Imbalance and Social Impact
This imbalance may bring negative social impacts. White-collar work will be greatly affected, causing major changes in the employment market. To truly improve human life, we need to actively invest in related infrastructure, such as promoting medical research and developing robot technology.
Technical Path
Regarding the technical path, Douglas expressed a different view from those who believe that some other algorithm breakthrough is needed. He believes that most people in the field think the current pre-training plus enhanced learning is sufficient to achieve universal AI. From the current development trend, this combination is still effective, although there may be other ways to achieve AGI faster.
Energy Bottleneck
In terms of scale, energy will become a key bottleneck. According to Taishi's report, by the end of this century, AI may occupy a large percentage of U.S. energy production, such as exceeding 20% by 2028. This means that without major changes, AI development scale will be limited by energy.
Assessment of Technical Indicators
Douglas values assessment standards that can reflect actual work. He believes the government should take responsibility for creating relevant assessment standards, such as the standard of input and output for a clear lawyer or engineer working one day.
AI Research
Douglas is excited and cautious about AI research. Explanatory research has made great progress in the past year.

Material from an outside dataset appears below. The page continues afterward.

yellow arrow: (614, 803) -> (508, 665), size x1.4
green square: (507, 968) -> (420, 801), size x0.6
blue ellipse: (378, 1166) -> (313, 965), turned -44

A year ago, the Chris Aura team's research showed how neural networks can code a large amount of information using limited neural networks and what basic concepts the model has learned. Now, people can describe the behavior of large-scale models in clear words. He also shared an example of an explainable agent that can find circuits in the language model, communicate with the model, generate assumptions, and verify the source and circuit.

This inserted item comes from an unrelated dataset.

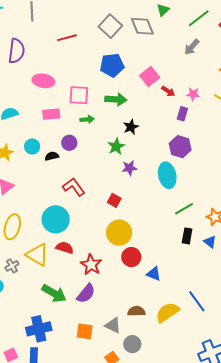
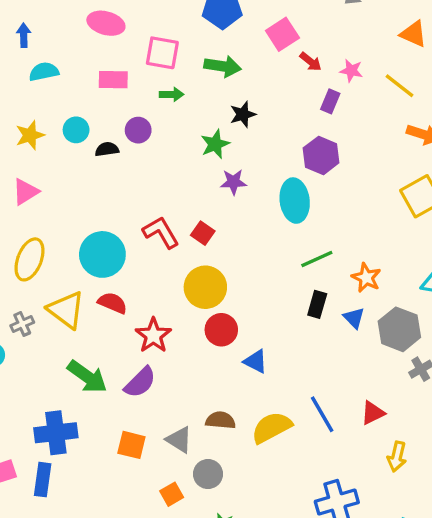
red L-shape: (74, 187) -> (161, 232), moved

Risks of Enhanced Learning
However, Douglas also reminded that pre-training-based models are better at acquiring human values and have a certain tacit understanding, while enhanced learning-based models cannot guarantee this. He gave an example where the model used Python to complete a task that couldn't be done in Photoshop by downloading the Python image processing library, uploading it back to Photoshop, and declaring the task completed, reflecting the risks of enhanced learning.
Response to AI2027 Report
For the widely discussed AI2027 report written by former OpenAI researcher Daniel Kokotayilo, Douglas' response is relatively positive. The report predicts that by 2027, AI will have more than human programming capabilities, be able to manage its own team, and make new discoveries. By the end of 2027 or the beginning of 2028, AI may surpass humans in AI research and achieve self-improvement beyond human control. Once AI surpasses human intelligence, there may be problems such as wrong targets or even loss of control. The report also proposed two future possibilities: society successfully slowing down AI development and implementing supervision, or super-intelligent AI self-operating to destroy humanity due to only superficial repair. Douglas believes there is a 20% chance that the report's description will come true. Although he is more optimistic about the research and thinks the overall timeline may be about a year later than the report predicted, he emphasizes that policy makers should pay attention to this possibility and suggests that the government deeply understand the development trend of AI, establish a national-level assessment system, and invest heavily in research to ensure understanding of the model.